41patients (81 eyelids) were identified who underwent frontalis suspension surgery using a silicone sling by a single surgeon. Tarsal fixation of the sling and retro-septal placement of the sling was performed in all surgeries. Mean age at the time of surgery was 62.7 years. 39 patients (95%) had a diagnosis of oculopharyngeal muscular dystrophy (OPMD). Pre-operative mean MRD, PF, and LF were 0.20 mm, 5.1 mm, and 10.9 mm, respectively. Mean follow up was 13 months. Post-operative mean MRD was 2.3 mm. The following factors correlated positively with a good lid crease: levator function, conservative concurrent blepharoplasty, preservation of preaponeurotic fat, and incorporation of the levator aponeurosis into the skin closure.

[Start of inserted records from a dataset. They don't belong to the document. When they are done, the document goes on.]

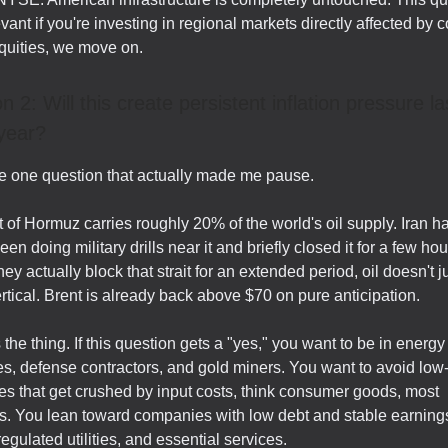
vant if you're investing in regional markets directly affected by co
quities, we move on.
n 2: Will this create persistent inflation pressure la
year?
he one question that actually made me pause.
t of Hormuz carries roughly 20% of the world's oil supply. Iran h
en doing military drills near it and briefly closed it for a few hou
hey actually block that strait for an extended period, oil doesn't j
ertical. Brent is already back above $70 on pure anticipation.
 the thing. If this question gets a "yes," you want to be in energy
, defense contractors, and gold miners. You want to avoid low
s that get crushed by input costs, think consumer goods, most
ls. You lean toward companies with low debt and stable earnings
egulated utilities, and essential services.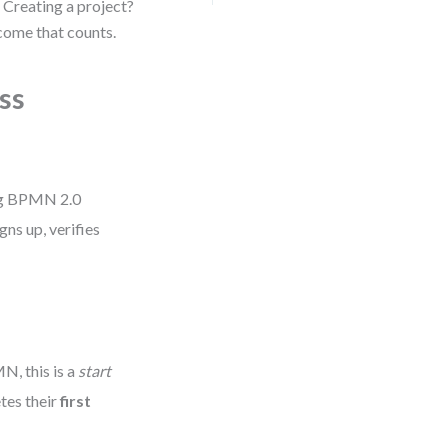
n? Creating a project?
come that counts.
ss
g BPMN 2.0
gns up, verifies
N, this is a
start
tes their
first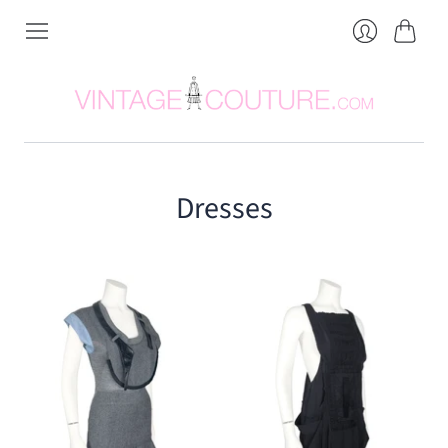
Cart
Login
Dresses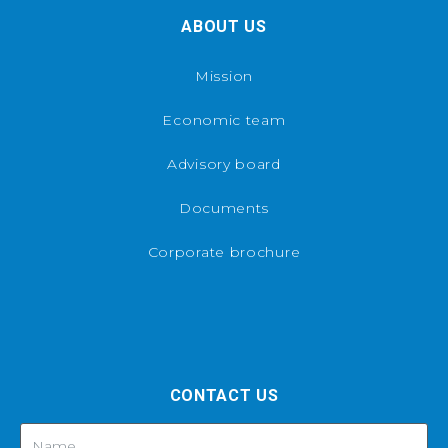
ABOUT US
Mission
Economic team
Advisory board
Documents
Corporate brochure
CONTACT US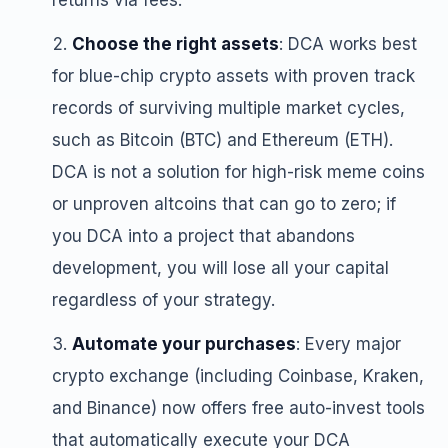
returns via fees.
Choose the right assets
: DCA works best
for blue-chip crypto assets with proven track
records of surviving multiple market cycles,
such as Bitcoin (BTC) and Ethereum (ETH).
DCA is not a solution for high-risk meme coins
or unproven altcoins that can go to zero; if
you DCA into a project that abandons
development, you will lose all your capital
regardless of your strategy.
Automate your purchases
: Every major
crypto exchange (including Coinbase, Kraken,
and Binance) now offers free auto-invest tools
that automatically execute your DCA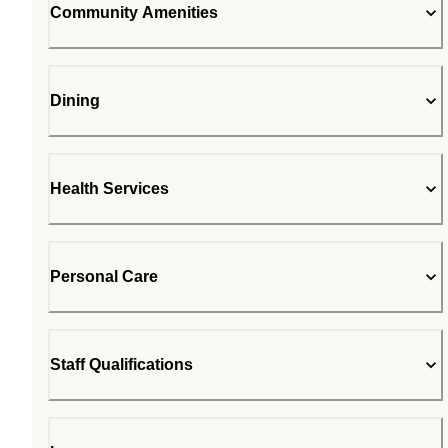
Community Amenities
Dining
Health Services
Personal Care
Staff Qualifications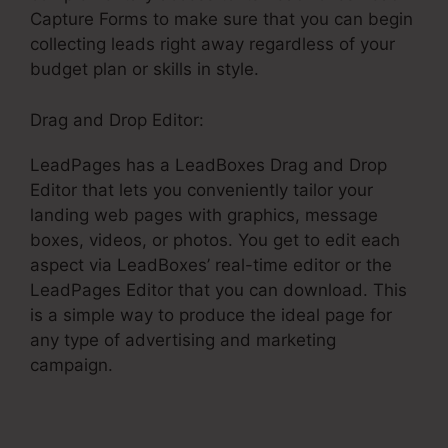
Capture Forms to make sure that you can begin
collecting leads right away regardless of your
budget plan or skills in style.
Drag and Drop Editor:
LeadPages has a LeadBoxes Drag and Drop
Editor that lets you conveniently tailor your
landing web pages with graphics, message
boxes, videos, or photos. You get to edit each
aspect via LeadBoxes’ real-time editor or the
LeadPages Editor that you can download. This
is a simple way to produce the ideal page for
any type of advertising and marketing
campaign.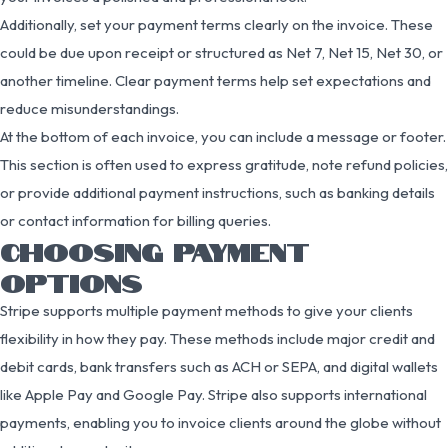
Additionally, set your payment terms clearly on the invoice. These
could be due upon receipt or structured as Net 7, Net 15, Net 30, or
another timeline. Clear payment terms help set expectations and
reduce misunderstandings.
At the bottom of each invoice, you can include a message or footer.
This section is often used to express gratitude, note refund policies,
or provide additional payment instructions, such as banking details
or contact information for billing queries.
CHOOSING PAYMENT
OPTIONS
Stripe supports multiple payment methods to give your clients
flexibility in how they pay. These methods include major credit and
debit cards, bank transfers such as ACH or SEPA, and digital wallets
like Apple Pay and Google Pay. Stripe also supports international
payments, enabling you to invoice clients around the globe without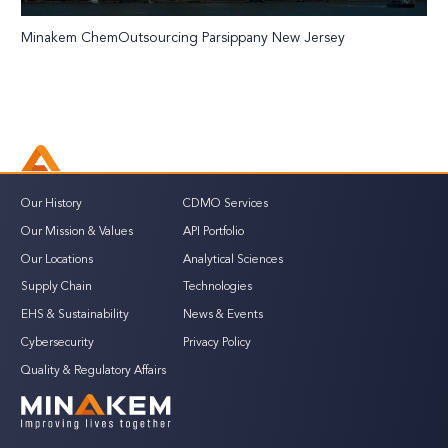
Minakem ChemOutsourcing Parsippany New Jersey
Our History
CDMO Services
Our Mission & Values
API Portfolio
Our Locations
Analytical Sciences
Supply Chain
Technologies
EHS & Sustainability
News & Events
Cybersecurity
Privacy Policy
Quality & Regulatory Affairs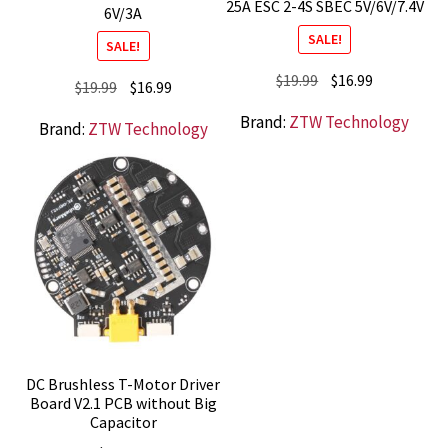
25A ESC 2-4S SBEC 5V/6V/7.4V
6V/3A
SALE!
SALE!
Original
Current
$
19.99
$
16.99
Original
Current
$
19.99
$
16.99
price
price
price
price
Brand:
ZTW Technology
Brand:
ZTW Technology
was:
is:
was:
is:
$19.99.
$16.99.
$19.99.
$16.99.
DC Brushless T-Motor Driver
Board V2.1 PCB without Big
Capacitor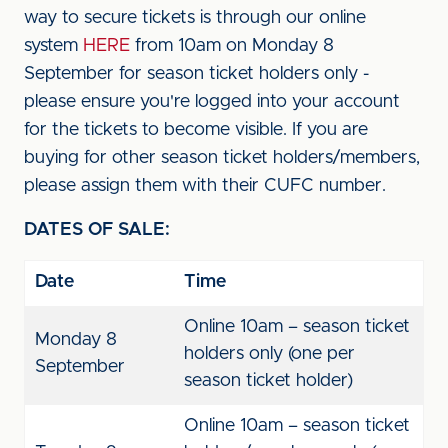
way to secure tickets is through our online
system
HERE
from 10am on Monday 8
September for season ticket holders only -
please ensure you're logged into your account
for the tickets to become visible. If you are
buying for other season ticket holders/members,
please assign them with their CUFC number.
DATES OF SALE:
Date
Time
Online 10am – season ticket
Monday 8
holders only (one per
September
season ticket holder)
Online 10am – season ticket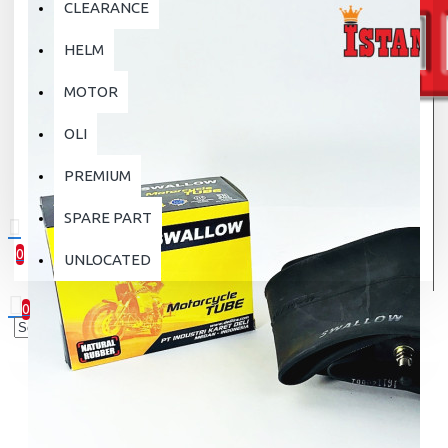
CLEARANCE
HELM
MOTOR
OLI
PREMIUM
SPARE PART
0
UNLOCATED
0 item(s) - Rp.0
0
Your shopping cart is empty!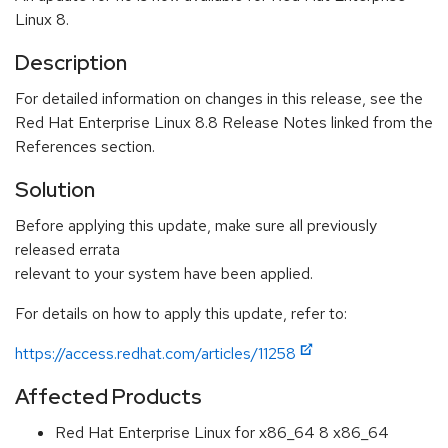
Linux 8.
Description
For detailed information on changes in this release, see the
Red Hat Enterprise Linux 8.8 Release Notes linked from the
References section.
Solution
Before applying this update, make sure all previously
released errata
relevant to your system have been applied.
For details on how to apply this update, refer to:
https://access.redhat.com/articles/11258
Affected Products
Red Hat Enterprise Linux for x86_64 8 x86_64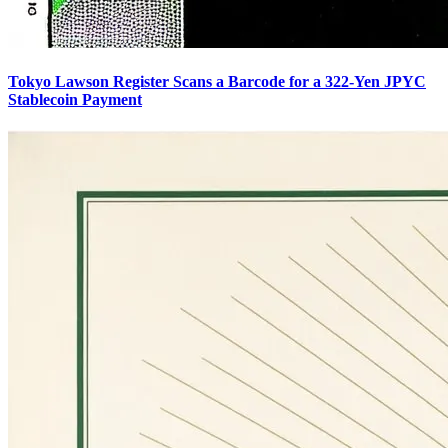
Tokyo Lawson Register Scans a Barcode for a 322-Yen JPYC
Stablecoin Payment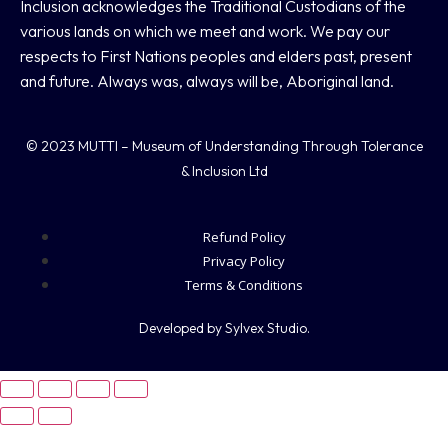
Inclusion acknowledges the Traditional Custodians of the
various lands on which we meet and work. We pay our
respects to First Nations peoples and elders past, present
and future. Always was, always will be, Aboriginal land.
© 2023 MUTTI – Museum of Understanding Through Tolerance
& Inclusion Ltd
Refund Policy
Privacy Policy
Terms & Conditions
Developed by Sylvex Studio.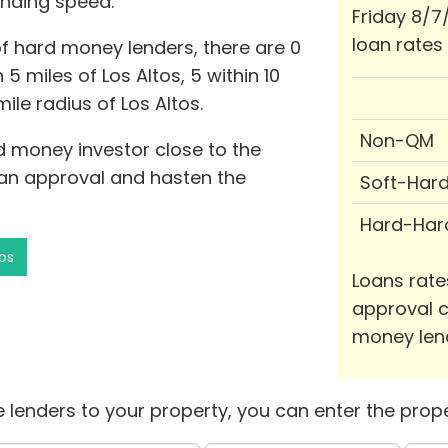
unding speed.
Friday 8/7
loan rates
of hard money lenders, there are 0
 miles of Los Altos, 5 within 10
ile radius of Los Altos.
Non-QM
rd money investor close to the
loan approval and hasten the
Soft-Har
Hard-Har
os
Loans rate
approval c
money len
 lenders to your property, you can enter the prope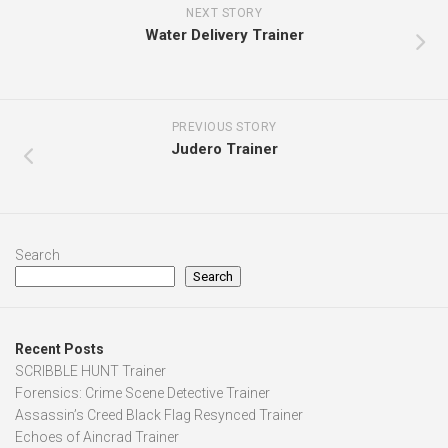
NEXT STORY
Water Delivery Trainer
PREVIOUS STORY
Judero Trainer
Search
Search
Recent Posts
SCRIBBLE HUNT Trainer
Forensics: Crime Scene Detective Trainer
Assassin’s Creed Black Flag Resynced Trainer
Echoes of Aincrad Trainer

The following factors appear to influence favorably towards the formation of a lid crease in patients with myogenic ptosis who underwent frontalis suspension with a silicone frontalis sling: pre-operative levator function, preservation of skin above the lid crease, preservation of pre-aponeurotic fat, and incorporation of the levator aponeurosis into the skin incision/crease closure.